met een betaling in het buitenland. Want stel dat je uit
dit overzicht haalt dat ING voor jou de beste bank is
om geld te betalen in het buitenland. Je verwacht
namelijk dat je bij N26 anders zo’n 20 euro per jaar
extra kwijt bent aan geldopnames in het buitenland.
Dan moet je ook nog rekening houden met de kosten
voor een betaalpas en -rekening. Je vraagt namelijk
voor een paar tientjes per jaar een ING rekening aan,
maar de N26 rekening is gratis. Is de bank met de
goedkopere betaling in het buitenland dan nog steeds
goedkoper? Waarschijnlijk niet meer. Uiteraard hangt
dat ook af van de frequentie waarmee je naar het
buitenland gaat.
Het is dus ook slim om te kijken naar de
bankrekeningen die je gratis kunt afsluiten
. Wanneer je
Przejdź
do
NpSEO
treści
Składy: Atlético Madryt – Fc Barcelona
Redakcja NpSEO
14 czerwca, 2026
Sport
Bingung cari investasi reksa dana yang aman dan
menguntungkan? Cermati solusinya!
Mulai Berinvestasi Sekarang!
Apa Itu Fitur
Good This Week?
******************************
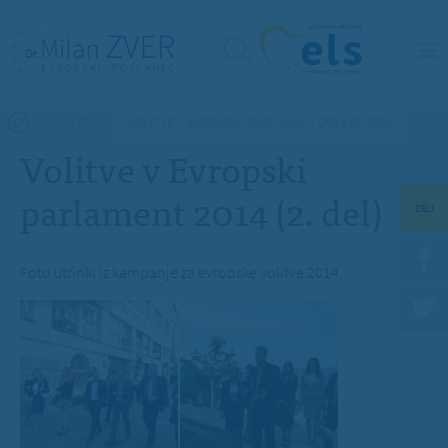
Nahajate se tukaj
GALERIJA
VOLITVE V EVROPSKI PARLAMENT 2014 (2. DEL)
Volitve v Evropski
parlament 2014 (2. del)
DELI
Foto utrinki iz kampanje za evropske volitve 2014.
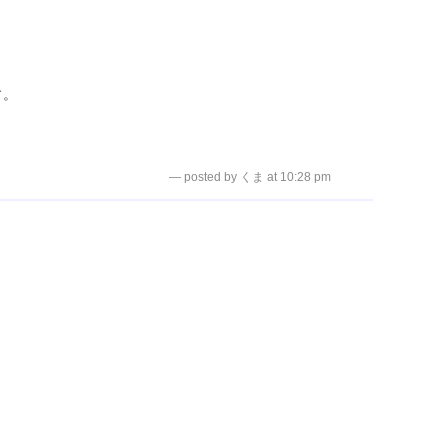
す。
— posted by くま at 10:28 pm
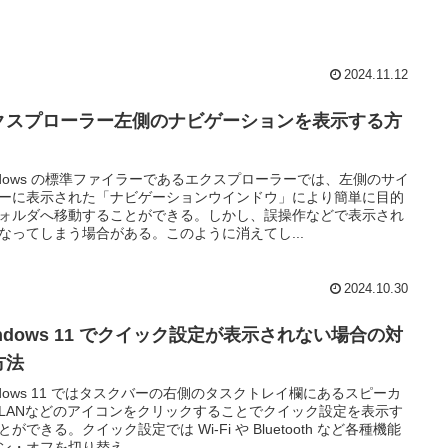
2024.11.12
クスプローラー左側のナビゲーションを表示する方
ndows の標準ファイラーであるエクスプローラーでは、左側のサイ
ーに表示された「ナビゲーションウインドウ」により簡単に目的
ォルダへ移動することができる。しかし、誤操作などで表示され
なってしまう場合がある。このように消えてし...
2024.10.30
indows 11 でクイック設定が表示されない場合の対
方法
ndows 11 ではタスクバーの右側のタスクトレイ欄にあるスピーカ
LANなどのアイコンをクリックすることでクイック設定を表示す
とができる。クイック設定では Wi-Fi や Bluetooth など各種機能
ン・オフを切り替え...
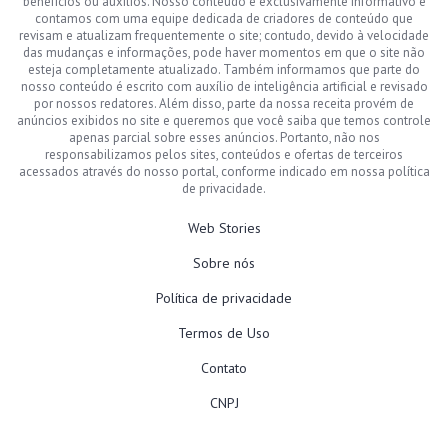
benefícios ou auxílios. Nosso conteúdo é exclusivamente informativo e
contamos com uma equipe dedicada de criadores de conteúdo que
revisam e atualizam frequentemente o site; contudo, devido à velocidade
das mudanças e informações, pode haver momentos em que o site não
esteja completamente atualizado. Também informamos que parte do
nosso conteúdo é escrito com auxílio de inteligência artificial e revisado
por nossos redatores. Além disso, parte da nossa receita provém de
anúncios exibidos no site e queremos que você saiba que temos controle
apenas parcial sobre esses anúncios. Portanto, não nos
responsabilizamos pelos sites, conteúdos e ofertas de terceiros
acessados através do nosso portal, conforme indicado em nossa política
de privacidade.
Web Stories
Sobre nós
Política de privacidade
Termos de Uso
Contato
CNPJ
******************************
• Task details: Convert the lines starting at the one containing "met een betaling" and ending at the one containing "Good This Week?" into a Markdown table with the columns Row and Line. Number each line and skip any blank ones.

• Response below:
| Row | Line |
|---|---|
| 1 | met een betaling in het buitenland. Want stel dat je uit |
| 2 | dit overzicht haalt dat ING voor jou de beste bank is |
| 3 | om geld te betalen in het buitenland. Je verwacht |
| 4 | namelijk dat je bij N26 anders zo’n 20 euro per jaar |
| 5 | extra kwijt bent aan geldopnames in het buitenland. |
| 6 | Dan moet je ook nog rekening houden met de kosten |
| 7 | voor een betaalpas en -rekening. Je vraagt namelijk |
| 8 | voor een paar tientjes per jaar een ING rekening aan, |
| 9 | maar de N26 rekening is gratis. Is de bank met de |
| 10 | goedkopere betaling in het buitenland dan nog steeds |
| 11 | goedkoper? Waarschijnlijk niet meer. Uiteraard hangt |
| 12 | dat ook af van de frequentie waarmee je naar het |
| 13 | buitenland gaat. |
| 14 | Het is dus ook slim om te kijken naar de |
| 15 | bankrekeningen die je gratis kunt afsluiten |
| 16 | . Wanneer je |
| 17 | Przejdź |
| 18 | do |
| 19 | NpSEO |
| 20 | treści |
| 21 | Składy: Atlético Madryt – Fc Barcelona |
| 22 | Redakcja NpSEO |
| 23 | 14 czerwca, 2026 |
| 24 | Sport |
| 25 | Bingung cari investasi reksa dana yang aman dan |
| 26 | menguntungkan? Cermati solusinya! |
| 27 | Mulai Berinvestasi Sekarang! |
| 28 | Apa Itu Fitur |
| 29 | Good This Week? |